# Marvel or DC



## Shipwreck (Jan 26, 2006)

Ok, X-men comes out this month, and Superman this summer. Spiderman als comes out this summer.

So, which is better - Marvel comics or DC    

I grew up on Marvel, and I hated DC. Never really cared for Spiderman or Superman. Loved X-Men, Spiderman and the Avengers.

Now, the Spiderman comic is better than the movies...


----------



## Guest (May 13, 2006)

Shipwreck said:


> Ok, X-men comes out this month, and Superman this summer. Spiderman als comes out this summer.
> 
> So, which is better - Marvel comics or DC
> 
> ...


Both... 

I read from both growing up... I can't wait for the new Superman to come out.

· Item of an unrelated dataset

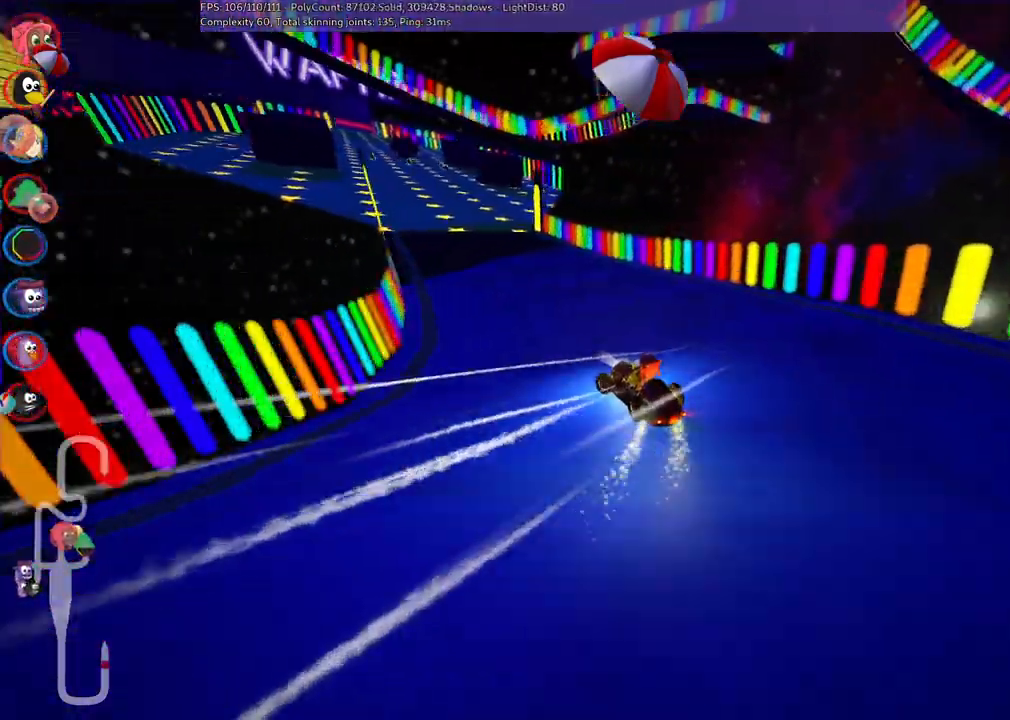
{"keys": ["up"], "events": [[100, "left", "up"], [150, "n", "down"], [300, "n", "up"]]}
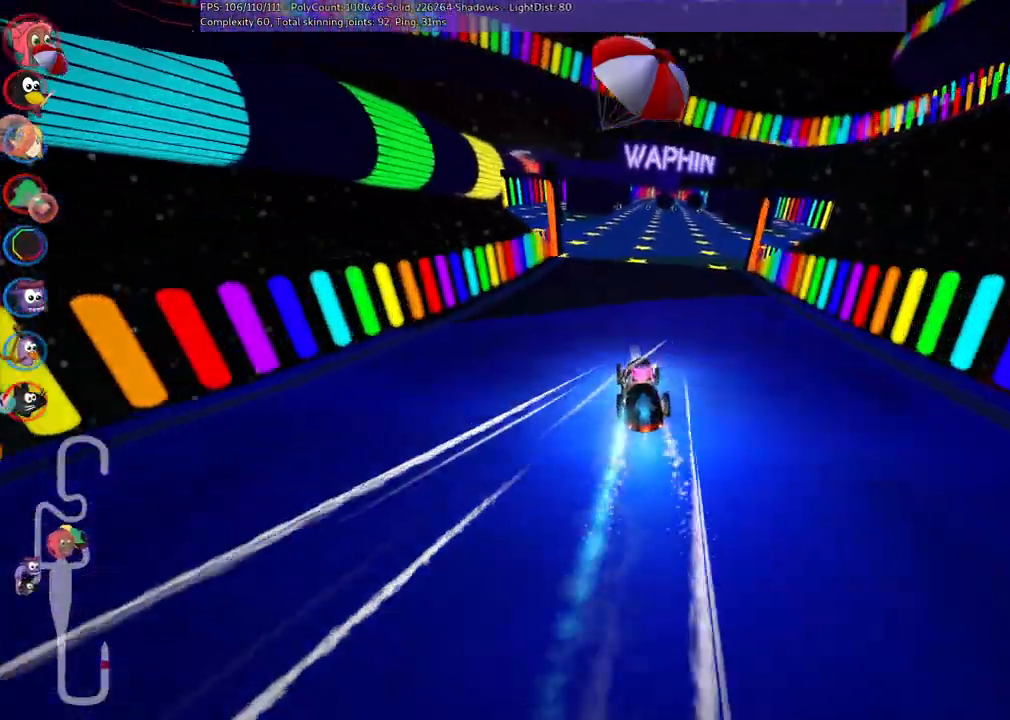
{"keys": ["left", "up"], "events": [[400, "left", "down"]]}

http://raincloud.warnerbros.com/wbmovies/supermanreturns/teaser/teaser_300.asx


----------



## viper31373 (May 11, 2006)

x-men all the way. i had some where around a thousand books at one point, nearly all marvel. still have original #1 night stalkers (along with #s 2,4,5&6) and had a 1964 #4 x-men, which was one of my highest prize. i have nearly all the marvel movies on dvd or vhs, and actually wacth them quite often. now there are a few exceptions to the rule though, from dc, i always collected batman. i can't remember who did the tarzan line but i had a ton of those too. as well as a lesser known line called "the warlord". the warlord was about a soldier who was transported to a barbarian sword and sorcery type world, where he fought for survival with his trusty .357 magnum. i must remark that although i love the blade movies, they really scr#wed the night stalkers up. king is still a vampire in the books, and frank drake is a member of the stalkers, as he is the great grandson of dracula and not dracula himself. all in all i am very impressed with the most of the adaptions though. i haven't seen electra yet and of course i am chomping at the bit to go see X3 next week.

danny


----------



## L8models (May 5, 2006)

When I was younger, I collected comics. I have some Punisher, Xmen, different ones from the late 80's. I would be interested in seeing if they had any value.


----------



## Shipwreck (Jan 26, 2006)

LasT year, I sold a lot of old comics on Ebay. I made out pretty well. Comic price guides don't necessarily mean anything because U have to find a buyer for that price. But, look up some of your comics on Ebay and see what they are going for. I split up mine into batches. Some batches went for $90 or more. Guess there was an issue or two that someoen wanted 

U can also mail out the comics to the buyer Media Rate - a very cheap postal rate. U can still insure it to.


----------